Joseph Stiglitz comments on the recent woes of the U.S. economy, which came as a rude awakening for the apostles of the "American dream." It is thanks to the special status of the dollar that Washington still enjoys an authority disproportionate to its objective economic capacities. So far, the U.S. military managed to deter any challenge to this privileged status. Nevertheless their position is eroding, both morally and militarily, in the face of emerging powers. Accordingly, the double veto by Russia and China on 4 February rang like a wake-up call back to reality. A rebalancing is inevitable, and it is the geopolitical impact of this economic readjustment that we have to brace for in 2012, according to the Nobel Prize in economics.
The year 2011 will be remembered as the time when many ever-optimistic Americans began to give up hope. President John F Kennedy once said that a rising tide lifts all boats. But now, in the receding tide, Americans are beginning to see not only that those with taller masts had been lifted far higher, but also that many of the smaller boats had been dashed to pieces in their wake.
In that brief moment when the tide was indeed rising, millions of people believed that they might have a fair chance of realising the "American Dream". Now those dreams, too, are receding. By 2011, the savings of those who had lost their jobs in 2008 or 2009 had been spent. Unemployment cheques had run out. Headlines announcing new hiring – still not enough to keep pace with the number of those who would normally have entered the labour force – meant little to the 50-year-olds with little hope of ever holding a job again.
Indeed, middle-aged people who thought that they would be unemployed for a few months have now realised that they were, in fact, forcibly retired. Young people who graduated from college with tens of thousands of dollars of education debt cannot find any jobs at all. People who moved in with friends and relatives have become homeless. Houses bought during the property boom are still on the market or have been sold at a loss. More than seven million American families have lost their homes.
The dark underbelly of the previous decade’s financial boom has been fully exposed in Europe as well. Dithering over Greece and key national governments’ devotion to austerity began to exact a heavy toll last year. Contagion spread to Italy. Spain’s unemployment, which had been near 20% since the beginning of the recession, crept even higher. The unthinkable – the end of the euro – began to seem like a real possibility.
This year is set to be even worse. It is possible, of course, that the United States will solve its political problems and finally adopt the stimulus measures that it needs to bring down unemployment to 6% or 7% (the pre-crisis level of 4% or 5% is too much to hope for). But this is as unlikely as it is that Europe will figure out that austerity alone will not solve its problems. On the contrary, austerity will only exacerbate the economic slowdown. Without growth, the debt crisis – and the euro crisis – will only worsen. And the long crisis that began with the collapse of the housing bubble in 2007 and the subsequent recession will continue.
Moreover, the major emerging-market countries, which steered successfully through the storms of 2008 and 2009, may not cope as well with the problems looming on the horizon. Brazil’s growth has already stalled, fuelling anxiety among its neighbours in Latin America.

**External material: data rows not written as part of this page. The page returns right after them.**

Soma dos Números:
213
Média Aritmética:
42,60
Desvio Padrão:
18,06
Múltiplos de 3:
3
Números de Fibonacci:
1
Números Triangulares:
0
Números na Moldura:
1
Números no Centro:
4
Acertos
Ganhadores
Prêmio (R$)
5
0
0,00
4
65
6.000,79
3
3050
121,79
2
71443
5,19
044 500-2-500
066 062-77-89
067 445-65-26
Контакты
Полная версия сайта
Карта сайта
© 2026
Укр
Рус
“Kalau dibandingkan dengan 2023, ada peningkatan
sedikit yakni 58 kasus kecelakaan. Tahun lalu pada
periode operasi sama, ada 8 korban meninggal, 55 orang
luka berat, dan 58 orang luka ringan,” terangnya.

Meanwhile, long-term problems – including climate change and other environmental threats, and increasing inequality in most countries around the world – have not gone away. Some have grown more severe. For example, high unemployment has depressed wages and increased poverty.

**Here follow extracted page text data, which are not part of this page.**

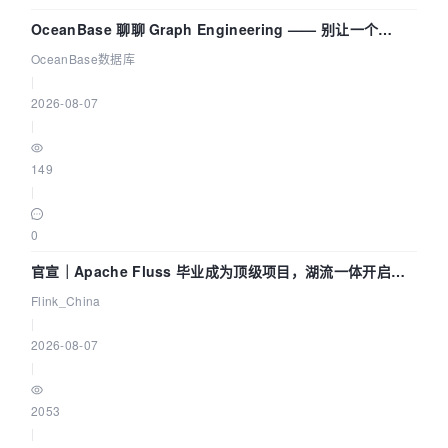
OceanBase 聊聊 Graph Engineering —— 别让一个
Agent 既当运动员又
OceanBase数据库
|
2026-08-07
|
149
|
0
官宣｜Apache Fluss 毕业成为顶级项目，湖流一体开启
Agentic Lake 全面实时化时代
Flink_China
|
2026-08-07
|
2053
|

The good news is that addressing these long-term problems would actually help to solve the short-term problems. Increased investment to retro-fit the economy for global warming would help to stimulate economic activity, growth, and job creation. More progressive taxation, in effect redistributing income from the top to the middle and bottom, would simultaneously reduce inequality and increase employment by boosting total demand. Higher taxes at the top could generate revenues to finance needed public investment, and to provide some social protection for those at the bottom, including the unemployed.
Even without widening the fiscal deficit, such "balanced budget" increases in taxes and spending would lower unemployment and increase output. The worry, however, is that politics and ideology on both sides of the Atlantic, but especially in the US, will not allow any of this to occur. Fixation on the deficit will induce cutbacks in social spending, worsening inequality. Likewise, the enduring attraction of supply-side economics, despite all of the evidence against it (especially in a period in which there is high unemployment), will prevent raising taxes at the top.
Even before the crisis, there was a rebalancing of economic power – in fact, a correction of a 200-year historical anomaly, in which Asia’s share of global GDP fell from nearly 50% to, at one point, below 10%. The pragmatic commitment to growth that one sees in Asia and other emerging markets today stands in contrast to the west’s misguided policies, which, driven by a combination of ideology and vested interests, almost seem to reflect a commitment not to grow.
As a result, global economic rebalancing is likely to accelerate, almost inevitably giving rise to political tensions. With all of the problems confronting the global economy, we will be lucky if these strains do not begin to manifest themselves within the next 12 months.